The police narrative continues: “After deputies surrounded the home and began making announcements into the house, Jackson and [the boy] started shooting at them. Jackson subsequently fired a shot at a deputy out of a back patio door around 8:30 p.m. Over the course of approximately 30 minutes, both Jackson and [the boy] fired at deputies on multiple occasions. Jackson then exited the residence through the garage armed with a shotgun. Jackson subsequently pointed the shotgun at deputies and then fired the shotgun in their direction. As a result of her (Jackson’s) actions, deputies were forced to defend themselves by returning fire. Jackson sustained multiple gunshot wounds and deputies quickly acted to perform life saving measures. Also in the
garage with Jackson, and armed with an AK-47, was [the boy]. After Jackson was shot, and deputies were providing her first aid, [the boy] surrendered
without further incident. In the garage, deputies observed the AK-47 style rifle, a shotgun and a handgun.”

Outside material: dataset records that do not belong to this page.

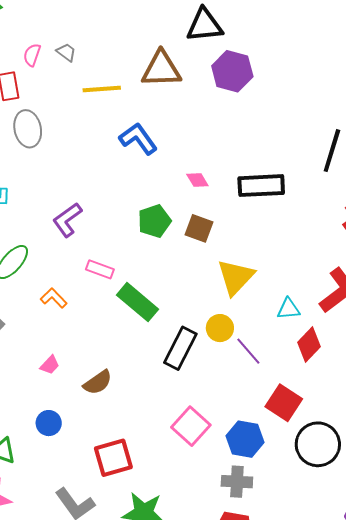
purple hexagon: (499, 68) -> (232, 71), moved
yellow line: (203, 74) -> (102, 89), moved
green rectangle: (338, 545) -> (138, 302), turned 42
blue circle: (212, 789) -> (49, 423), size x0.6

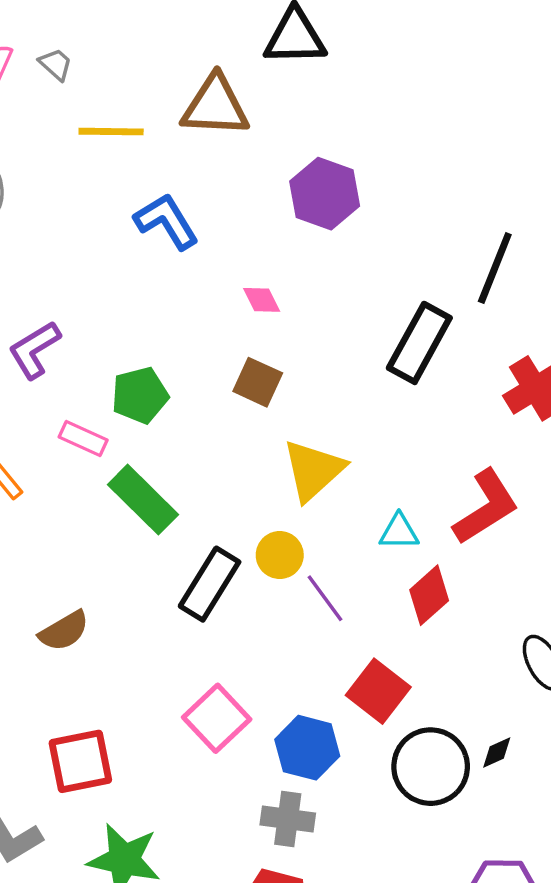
purple hexagon: (232, 71) -> (325, 194), moved
black rectangle: (261, 186) -> (419, 343), moved, turned -63
green pentagon: (154, 221) -> (140, 395), moved

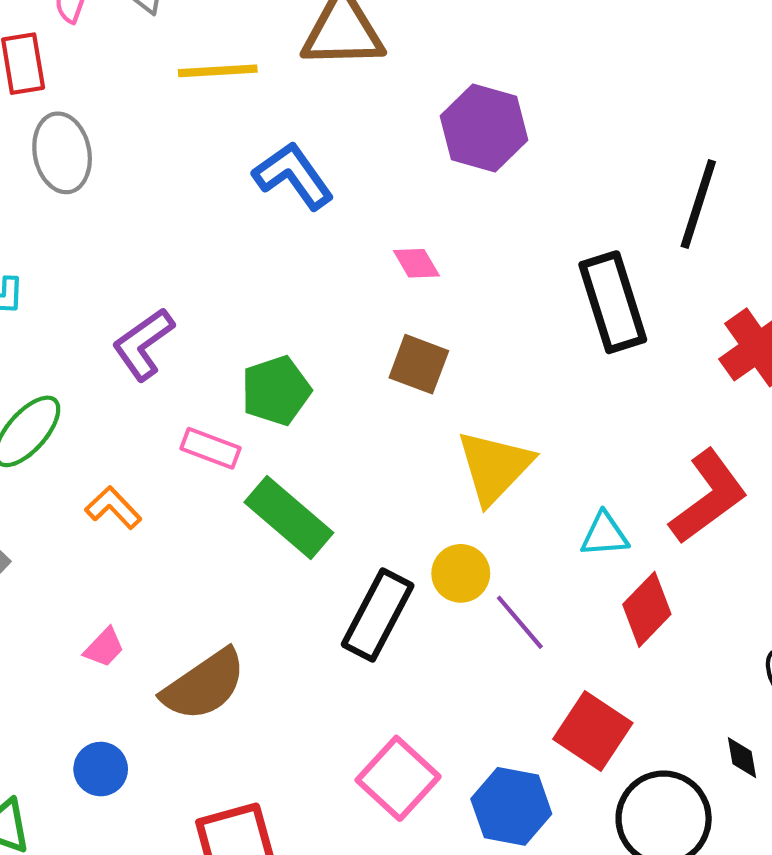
black rectangle: (419, 343) -> (613, 302), turned -42
brown semicircle: (64, 631) -> (204, 685), size x1.4
black diamond: (497, 752) -> (742, 758), moved, turned -72

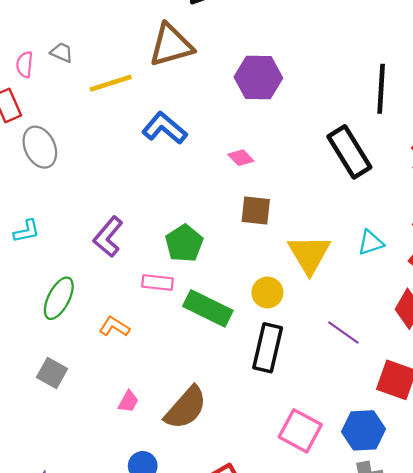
cyan triangle: (605, 535) -> (371, 243), moved
yellow circle: (461, 573) -> (267, 292), moved

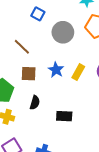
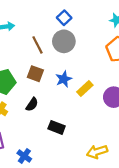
gray circle: (63, 32) -> (64, 41), moved

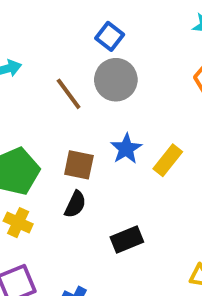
brown square: (35, 74) -> (79, 165), moved
black rectangle: (57, 127) -> (127, 240), turned -35

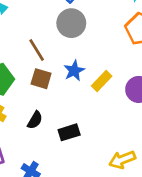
brown line: (69, 94) -> (37, 50), moved
black semicircle: (75, 204) -> (35, 120), moved

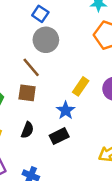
brown line: (37, 50) -> (31, 67), moved
blue star: (74, 71) -> (66, 110), moved

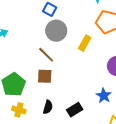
yellow rectangle: (81, 86) -> (85, 43), moved
blue star: (66, 110) -> (104, 96), moved

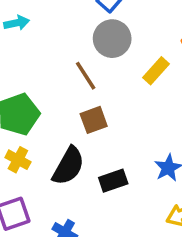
brown square: (45, 76) -> (94, 120), moved, turned -35
black semicircle: (48, 107) -> (68, 166), size x1.6

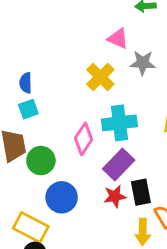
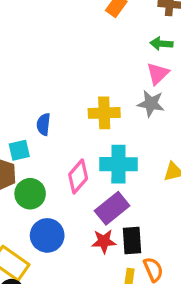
pink triangle: (118, 39) -> (158, 74), moved, turned 45
yellow cross: (100, 77) -> (104, 113), turned 36
blue semicircle: (26, 83) -> (43, 124), moved
cyan square: (28, 109) -> (19, 150), moved

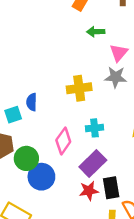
green arrow: (161, 44) -> (96, 32), moved
cyan square: (19, 150) -> (13, 115), moved
cyan cross: (118, 164) -> (94, 128), size x0.6
blue circle: (47, 235) -> (41, 177), moved

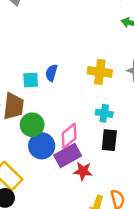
pink diamond: (63, 141) -> (69, 136), moved
purple rectangle: (93, 164) -> (68, 156), moved
black rectangle: (111, 188) -> (109, 140), moved

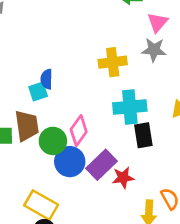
blue semicircle: (51, 73) -> (46, 79), moved
cyan cross: (104, 113) -> (130, 107), size x1.6
pink diamond: (69, 136) -> (79, 131), moved

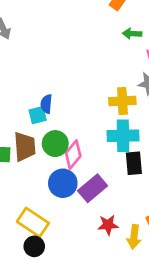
yellow cross: (113, 62) -> (122, 101), moved
green circle: (53, 141) -> (55, 144), moved
red star: (123, 178) -> (108, 225), moved

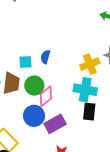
yellow cross: (122, 101) -> (90, 64), turned -30
blue semicircle: (46, 104) -> (45, 57), moved

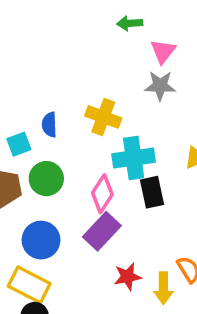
yellow cross: (90, 64) -> (103, 117), moved, turned -30
pink diamond: (46, 96) -> (102, 194), moved
blue circle: (34, 116) -> (41, 240), moved

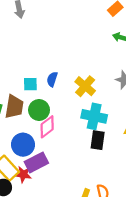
pink diamond: (102, 194) -> (47, 127), moved
purple rectangle: (102, 231) -> (36, 162), moved
red star: (128, 277) -> (23, 174), moved

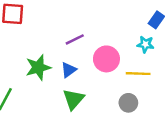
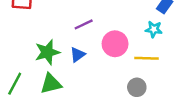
green triangle: (74, 99) -> (51, 84), moved, turned 35

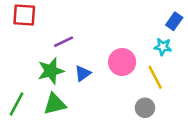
purple line: (84, 24) -> (64, 42), moved
yellow line: (146, 58) -> (155, 77), turned 60

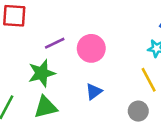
pink circle: (122, 62) -> (91, 48), moved
blue triangle: (83, 73) -> (94, 91), moved

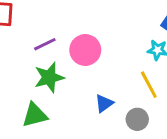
green star: (42, 73) -> (49, 77), moved
blue triangle: (94, 91) -> (104, 103), moved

Jackson was initially taken to Central Florida Regional Hospital for further medical treatment. After undergoing surgery, she was reported to be in
stable condition and transferred to Arnold Palmer Hospital in Orlando for further observation. The boy was taken to Advent Health Fish Memorial in Orange City for treatment of a medical condition. There, the boy described to a deputy how he’d ran away from the group home–not for the first time–and happened by the weaponry at what looked like a barn on the property before breaking glass to get into the house. It wasn’t long before, the boy told deputies, that he’d seen the house occupants drive off. At the time the boy was with other boys, and together they intentionally broke windows in the house. A detective asked the boy how many windows he broke. “Every last one of them,” he said.
The other boys ran off and only the 12-year-old boy and Jackson broke in. They found two shotguns, a handgun and an AK-47. By then they noticed the cops outside. That’s when Jackson said she would “roll this down like GTA.” She started firing. When the boy noticed “green dots” on him, he started firing, too–a double-barreled shotgun, then a pistol, knowingly firing at cops. “He said before he ran to the garage, he had grabbed an 63 AK-47 from the bedroom which was in a case. Also in the case were two loaded magazines for the AK-47.”
“Deputies did everything they could tonight to de-escalate, and they almost lost their lives to a 12-year-old and a 14-year-old,” Sheriff Chitwood said at the time of the incident. “If it wasn’t for their training and their supervision… Somebody would have ended up dead.”
“I don’t know where we get the men and women who respond to these incidents, who do what they do, and do it with bravery, do it with courage, and do it while trying to protect the sanctity of human life,” he said. “But they took rounds – multiple, multiple rounds – until they were left with no other choice but to return fire.”
Jackson and the boy are charged with attempted murder on a law enforcement officer, aggravated assault on a law enforcement officer and armed burglary. The Volusia County Sheriff’s Office handled close to 300 calls at the Florida United Methodist Children’s Home in 2020. Last month, a 14-year-old boy at the group home pleaded no contest to a charge of manslaughter in the death of a security officer he struck during an altercation in late March.
In midafternoon Thursday State Attorney R.J. Larizza’s office issued the following statement: “We are in the process of conducting a thorough and comprehensive review of the cases involving the 12 and 14-year-old individuals accused of shooting at police officers. Once we have completed our review, we will disclose and discuss our charging decisions in more detail.”